Gusto Design: Evolving from designers to builders

This is the most comprehensive writeup I’ve seen yet documenting the challenges and successes of converting an entire design org to designing with AI.

Katie Kovalcin, Distinguished Designer, documents the transformation led by Gusto’s Chief Design Officer, Amy Thibodeau. So much resonates with the transformation (still underway) of our 40+ design team at Desquared: slow adoption when AI is treated as “nice to have”, designers having that “aha” moment when they ship their first PR, the CDO leading the charge with hands-on work, and much more.

After laying some of the scaffolding needed to unlock designing in AI,

Amy announced at our February design all hands that she wanted every designer to have fully transformed the way that they’re working by June 1 and for static Figma files to no longer be how we work.

There was understandably a lot of fear, uncertainty, and doubt from the design team, and some mixed feelings across R&D. Some engineers weren’t thrilled about designers being in the code and PMs were worried about moving away from a tool they had also come to rely on.

Designers were worried about how they would ensure the right experience guardrails were in place to get a good output from AI.

And yet just a few months later, the impact of this transformation was clear:

Suddenly, things were evolving at a rapid clip. It even started to feel… fun? We started to hear from designers that they now dreaded having to go back in and use Figma because they preferred this new way of working.

Fast-forward to today and (I suspect) Gusto is now trending ahead of many other design orgs. Consider what they’re doing with prototype collaboration: 

As a distributed team, being able to work together asynchronously is important to us and a meaningful limitation we still had. We closed this gap by having our AI Dev tooling team build out “shareable links” for our sandbox prototypes, so creating a PR for a prototype will give you a real link that you can send someone on your team to see your prototype.

This is a known issue across the industry. localhost is great but of course unshareable, resulting in video meets or screen recordings to share progress updates. Pointing peers to sandbox prototypes is an important unlock for designing with AI. Described later in the article is the custom commenting their team built on top of sandbox prototypes. 

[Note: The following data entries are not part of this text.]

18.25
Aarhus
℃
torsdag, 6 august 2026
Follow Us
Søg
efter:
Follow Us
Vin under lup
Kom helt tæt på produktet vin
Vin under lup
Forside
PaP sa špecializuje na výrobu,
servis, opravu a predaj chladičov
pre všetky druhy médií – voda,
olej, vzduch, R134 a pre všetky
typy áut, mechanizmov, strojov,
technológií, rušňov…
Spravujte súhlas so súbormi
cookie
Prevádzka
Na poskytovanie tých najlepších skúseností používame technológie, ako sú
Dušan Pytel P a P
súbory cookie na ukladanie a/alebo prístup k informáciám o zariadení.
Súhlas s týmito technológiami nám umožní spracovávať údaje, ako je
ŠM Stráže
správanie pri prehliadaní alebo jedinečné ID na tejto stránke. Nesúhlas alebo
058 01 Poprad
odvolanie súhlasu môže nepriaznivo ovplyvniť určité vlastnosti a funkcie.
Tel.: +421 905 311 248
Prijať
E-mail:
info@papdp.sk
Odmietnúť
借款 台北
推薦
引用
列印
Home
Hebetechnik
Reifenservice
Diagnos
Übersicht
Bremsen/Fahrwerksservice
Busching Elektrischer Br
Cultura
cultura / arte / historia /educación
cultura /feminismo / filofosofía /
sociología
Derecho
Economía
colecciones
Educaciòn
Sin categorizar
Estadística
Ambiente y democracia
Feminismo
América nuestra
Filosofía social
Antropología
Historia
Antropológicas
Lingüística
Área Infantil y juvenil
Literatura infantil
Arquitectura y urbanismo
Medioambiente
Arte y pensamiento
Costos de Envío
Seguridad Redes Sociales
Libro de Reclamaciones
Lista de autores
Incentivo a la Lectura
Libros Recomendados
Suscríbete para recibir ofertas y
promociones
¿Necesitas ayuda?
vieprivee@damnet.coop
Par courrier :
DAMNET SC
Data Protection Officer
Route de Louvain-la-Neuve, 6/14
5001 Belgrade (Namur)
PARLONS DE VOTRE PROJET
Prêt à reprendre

I’m not done yet. There’s still more to call out.

Amy worked with our Design System leaders to reposition the team as “Builder Enablement” with a new formal mission dedicated to supporting [LLMs making good design decisions at scale] ... and extending things like the Sandbox environment, Workbench MCP, and more forward looking AI-designing workflows.

Oh, I love this. For the past decade design systems (and their teams) have largely been seen as tools of consistency and enforcement. Transitioning to teams of enablement is a brilliant path forward.

Then, there’s this:

As a designer, I was able to take on features that traditionally would have been labeled as “nice to have” and been cut for an MVP.

This is such a massive unlock. If you’ve not already fully immersed yourself in designing with AI, you will be thrilled to know that you can squeeze in work no one approved to prioritize in the roadmap, to say it bluntly. And when a fix or nice-to-have takes just 5 minutes to execute, no one will be the wiser. Correction: your users will be the wiser, for the better.

Lastly, it’s refreshing to see Katie’s perspective on craft matches mine: “Designer’s human judgement on craft is being replaced by AI,” she notes, “but using AI enables us to spend more of our time focused on where that judgement is best used.”

As a former user of Gusto at previous employers, I can vouch for what Gusto Design is doing to ship useful, delightful experiences. Brava, Amy & Katie.